Il presidente Facente funzioni della Regione Calabria sulla necessità che i bambini crescano con coppie etero

“La Natura non ha previsto interpretazioni sul genere. In Natura, tutto ha ‘un Padre e una Madre’. Tutto. Fossero anche sbagliati, ma quelli sono. E non può essere una legge a smentire l’ordine. Poi, che ogni creatura possa (e debba) vivere la propria vita secondo la personale
indole, non sarà nessun altro vivente a poterlo (o doverlo) impedire. Fermo restando che nessuno possa imporre a nessuno
(men che meno con legge dello Stato) il sovvertimento delle regole. Essere differente da altro non è sbagliato, né reato, tantomeno
colpa. Ma non è neanche privilegio”.

Lo scrive il presidente facente funzioni della Regione Calabria Nino Spirlì sulla sua pagina Fcebook sotto l’hashtag #PropostaZan.

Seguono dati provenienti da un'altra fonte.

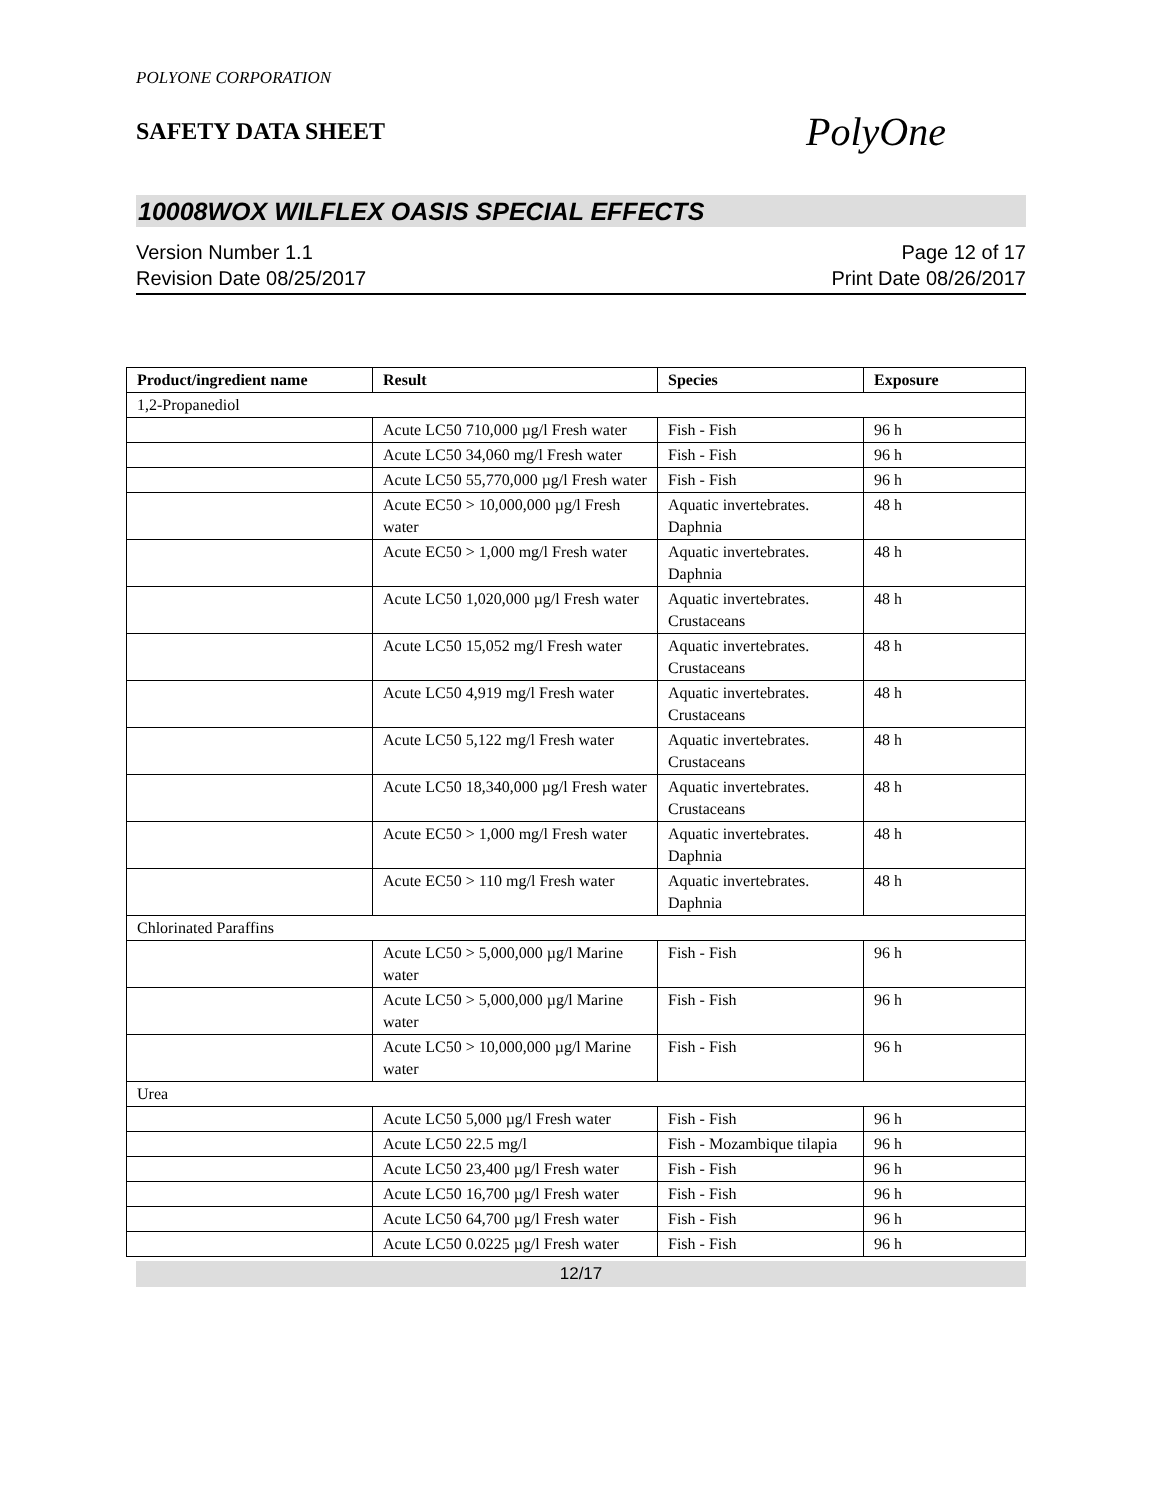POLYONE CORPORATION
SAFETY DATA SHEET
PolyOne
10008WOX WILFLEX OASIS SPECIAL EFFECTS
Version Number 1.1
Revision Date 08/25/2017
Page 12 of 17
Print Date 08/26/2017
| Product/ingredient name | Result | Species | Exposure |
| --- | --- | --- | --- |
| 1,2-Propanediol | | | |
| | Acute LC50 710,000 µg/l Fresh water | Fish - Fish | 96 h |
| | Acute LC50 34,060 mg/l Fresh water | Fish - Fish | 96 h |
| | Acute LC50 55,770,000 µg/l Fresh water | Fish - Fish | 96 h |
| | Acute EC50 > 10,000,000 µg/l Fresh water | Aquatic invertebrates. Daphnia | 48 h |
| | Acute EC50 > 1,000 mg/l Fresh water | Aquatic invertebrates. Daphnia | 48 h |
| | Acute LC50 1,020,000 µg/l Fresh water | Aquatic invertebrates. Crustaceans | 48 h |
| | Acute LC50 15,052 mg/l Fresh water | Aquatic invertebrates. Crustaceans | 48 h |
| | Acute LC50 4,919 mg/l Fresh water | Aquatic invertebrates. Crustaceans | 48 h |
| | Acute LC50 5,122 mg/l Fresh water | Aquatic invertebrates. Crustaceans | 48 h |
| | Acute LC50 18,340,000 µg/l Fresh water | Aquatic invertebrates. Crustaceans | 48 h |
| | Acute EC50 > 1,000 mg/l Fresh water | Aquatic invertebrates. Daphnia | 48 h |
| | Acute EC50 > 110 mg/l Fresh water | Aquatic invertebrates. Daphnia | 48 h |
| Chlorinated Paraffins | | | |
| | Acute LC50 > 5,000,000 µg/l Marine water | Fish - Fish | 96 h |
| | Acute LC50 > 5,000,000 µg/l Marine water | Fish - Fish | 96 h |
| | Acute LC50 > 10,000,000 µg/l Marine water | Fish - Fish | 96 h |
| Urea | | | |
| | Acute LC50 5,000 µg/l Fresh water | Fish - Fish | 96 h |
| | Acute LC50 22.5 mg/l | Fish - Mozambique tilapia | 96 h |
| | Acute LC50 23,400 µg/l Fresh water | Fish - Fish | 96 h |
| | Acute LC50 16,700 µg/l Fresh water | Fish - Fish | 96 h |
| | Acute LC50 64,700 µg/l Fresh water | Fish - Fish | 96 h |
| | Acute LC50 0.0225 µg/l Fresh water | Fish - Fish | 96 h |
12/17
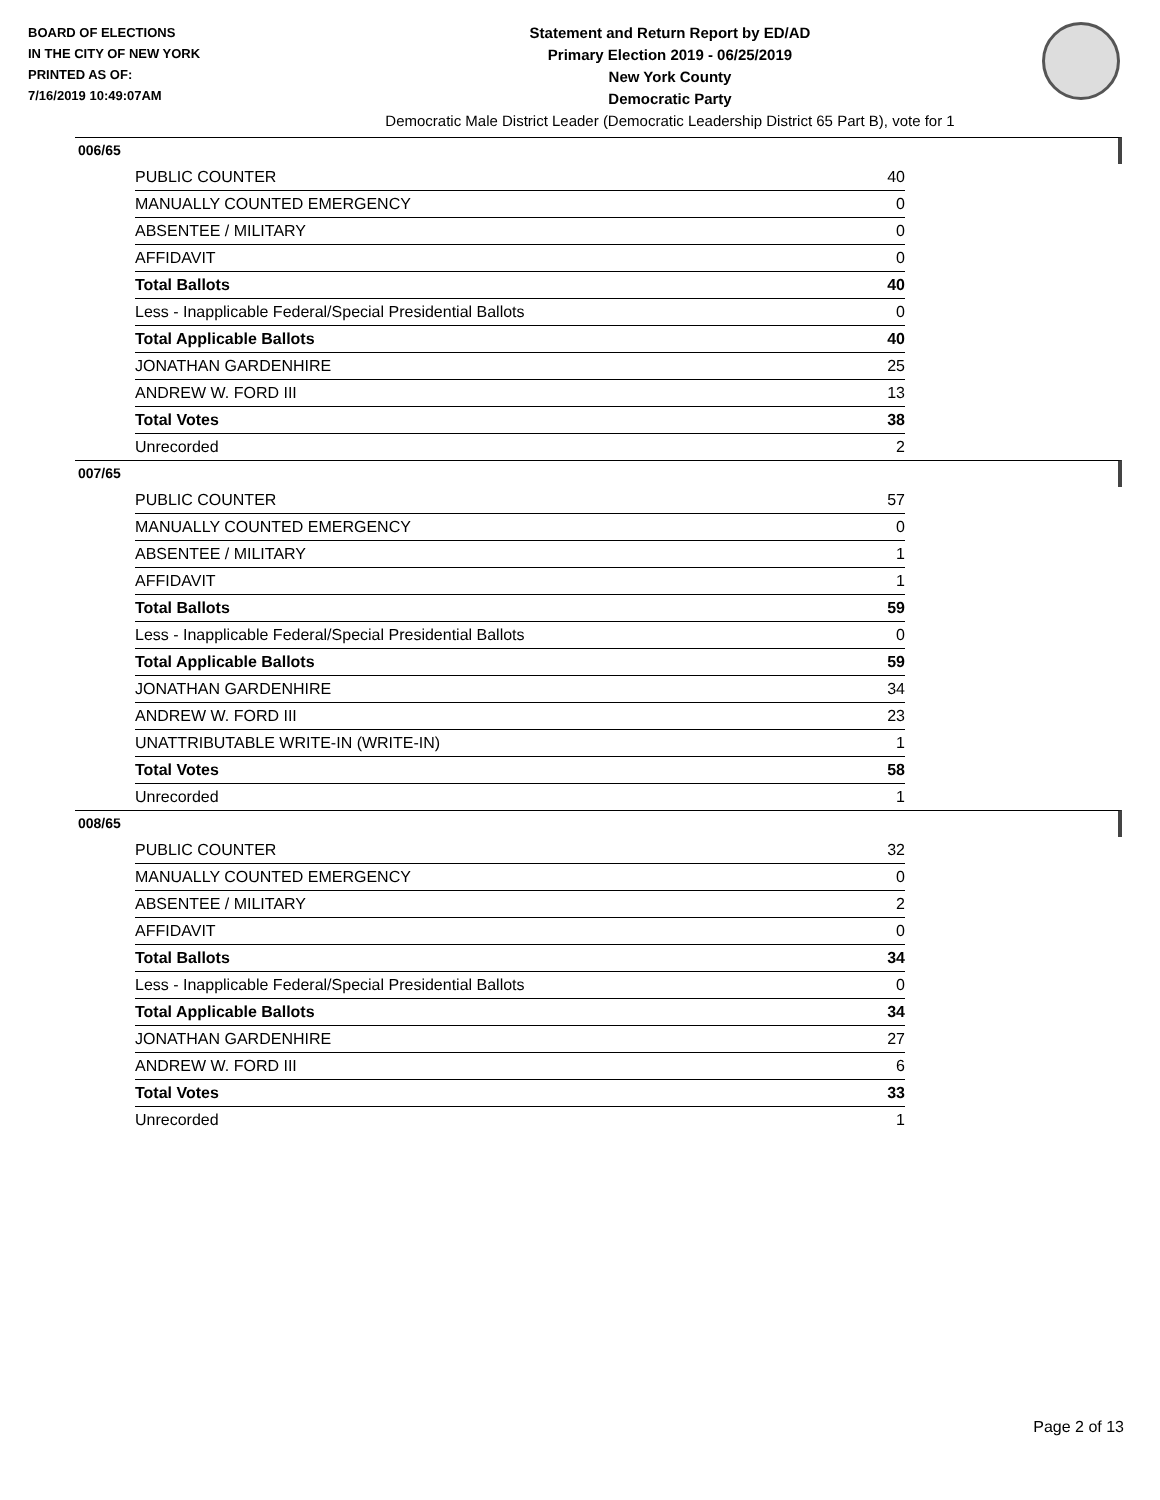BOARD OF ELECTIONS
IN THE CITY OF NEW YORK
PRINTED AS OF:
7/16/2019 10:49:07AM
Statement and Return Report by ED/AD
Primary Election 2019 - 06/25/2019
New York County
Democratic Party
Democratic Male District Leader (Democratic Leadership District 65 Part B), vote for 1
006/65
| PUBLIC COUNTER | 40 |
| MANUALLY COUNTED EMERGENCY | 0 |
| ABSENTEE / MILITARY | 0 |
| AFFIDAVIT | 0 |
| Total Ballots | 40 |
| Less - Inapplicable Federal/Special Presidential Ballots | 0 |
| Total Applicable Ballots | 40 |
| JONATHAN GARDENHIRE | 25 |
| ANDREW W. FORD III | 13 |
| Total Votes | 38 |
| Unrecorded | 2 |
007/65
| PUBLIC COUNTER | 57 |
| MANUALLY COUNTED EMERGENCY | 0 |
| ABSENTEE / MILITARY | 1 |
| AFFIDAVIT | 1 |
| Total Ballots | 59 |
| Less - Inapplicable Federal/Special Presidential Ballots | 0 |
| Total Applicable Ballots | 59 |
| JONATHAN GARDENHIRE | 34 |
| ANDREW W. FORD III | 23 |
| UNATTRIBUTABLE WRITE-IN (WRITE-IN) | 1 |
| Total Votes | 58 |
| Unrecorded | 1 |
008/65
| PUBLIC COUNTER | 32 |
| MANUALLY COUNTED EMERGENCY | 0 |
| ABSENTEE / MILITARY | 2 |
| AFFIDAVIT | 0 |
| Total Ballots | 34 |
| Less - Inapplicable Federal/Special Presidential Ballots | 0 |
| Total Applicable Ballots | 34 |
| JONATHAN GARDENHIRE | 27 |
| ANDREW W. FORD III | 6 |
| Total Votes | 33 |
| Unrecorded | 1 |
Page 2 of 13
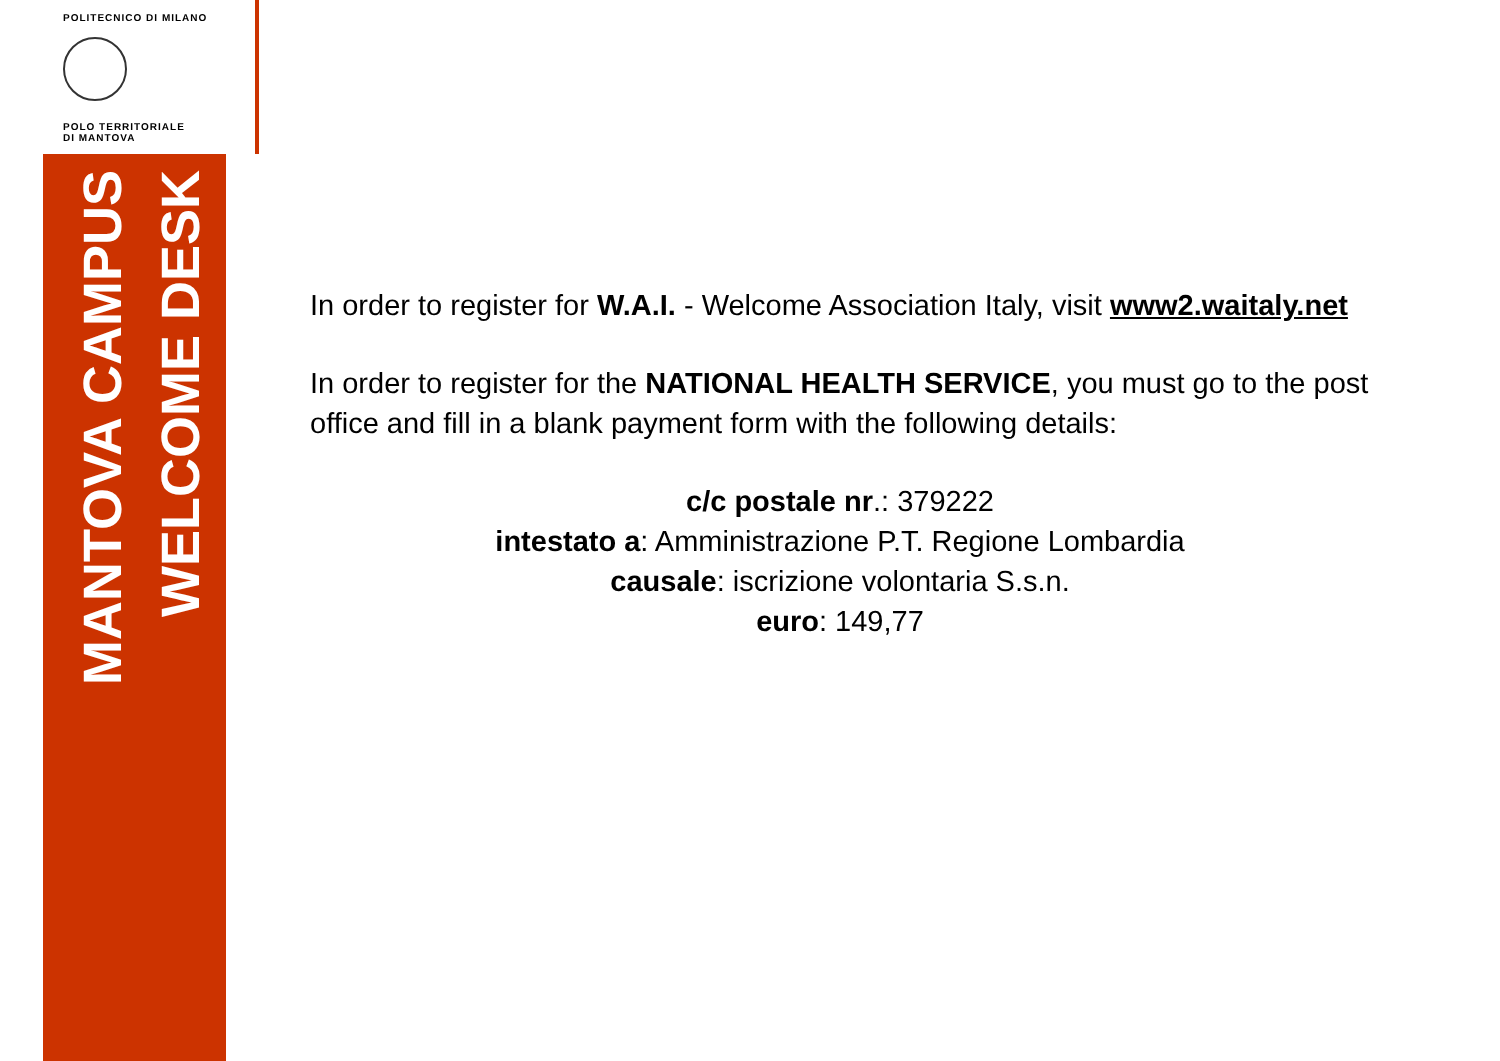POLITECNICO DI MILANO
POLO TERRITORIALE
DI MANTOVA
MANTOVA CAMPUS
WELCOME DESK
In order to register for W.A.I. - Welcome Association Italy, visit www2.waitaly.net
In order to register for the NATIONAL HEALTH SERVICE, you must go to the post office and fill in a blank payment form with the following details:
c/c postale nr.: 379222
intestato a: Amministrazione P.T. Regione Lombardia
causale: iscrizione volontaria S.s.n.
euro: 149,77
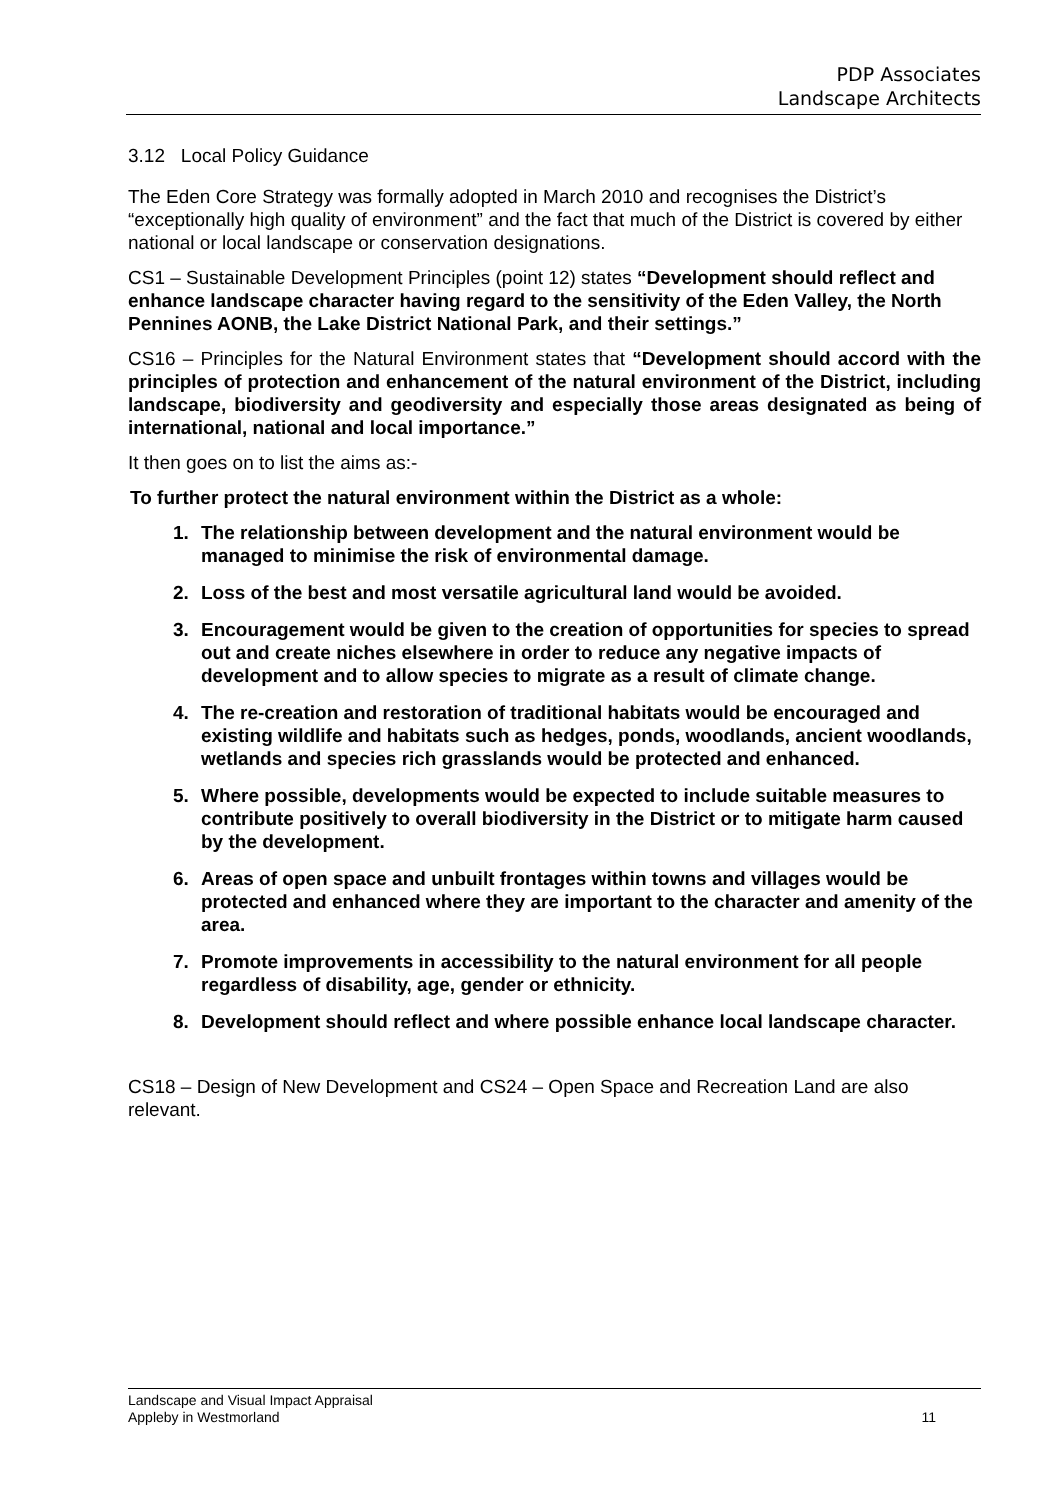PDP Associates
Landscape Architects
3.12 Local Policy Guidance
The Eden Core Strategy was formally adopted in March 2010 and recognises the District’s “exceptionally high quality of environment” and the fact that much of the District is covered by either national or local landscape or conservation designations.
CS1 – Sustainable Development Principles (point 12) states “Development should reflect and enhance landscape character having regard to the sensitivity of the Eden Valley, the North Pennines AONB, the Lake District National Park, and their settings.”
CS16 – Principles for the Natural Environment states that “Development should accord with the principles of protection and enhancement of the natural environment of the District, including landscape, biodiversity and geodiversity and especially those areas designated as being of international, national and local importance.”
It then goes on to list the aims as:-
To further protect the natural environment within the District as a whole:
1. The relationship between development and the natural environment would be managed to minimise the risk of environmental damage.
2. Loss of the best and most versatile agricultural land would be avoided.
3. Encouragement would be given to the creation of opportunities for species to spread out and create niches elsewhere in order to reduce any negative impacts of development and to allow species to migrate as a result of climate change.
4. The re-creation and restoration of traditional habitats would be encouraged and existing wildlife and habitats such as hedges, ponds, woodlands, ancient woodlands, wetlands and species rich grasslands would be protected and enhanced.
5. Where possible, developments would be expected to include suitable measures to contribute positively to overall biodiversity in the District or to mitigate harm caused by the development.
6. Areas of open space and unbuilt frontages within towns and villages would be protected and enhanced where they are important to the character and amenity of the area.
7. Promote improvements in accessibility to the natural environment for all people regardless of disability, age, gender or ethnicity.
8. Development should reflect and where possible enhance local landscape character.
CS18 – Design of New Development and CS24 – Open Space and Recreation Land are also relevant.
11 Landscape and Visual Impact Appraisal
Appleby in Westmorland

“Ognuno, per com’è – prosegue – è tenuto a rispettare le leggi e le regole. E ha l’obbligo di rispettare l’innocenza, che non va violentata con insegnamenti ed esempi menzogneri o partigiani. L’innocenza va accompagnata, non portata al pascolo coi cani da pastore. Alla tutela degli innocenti ci devono pensare, in primis, il Padre e la Madre. La coppia di Genitori. Perché i Genitori vanno a coppia, non a paio come i guanti, i gemelli da polsino o i calzini e le scarpe. Il resto è spreco di energie. Parliamo di recupero in tempi di pandemia” (ANSA).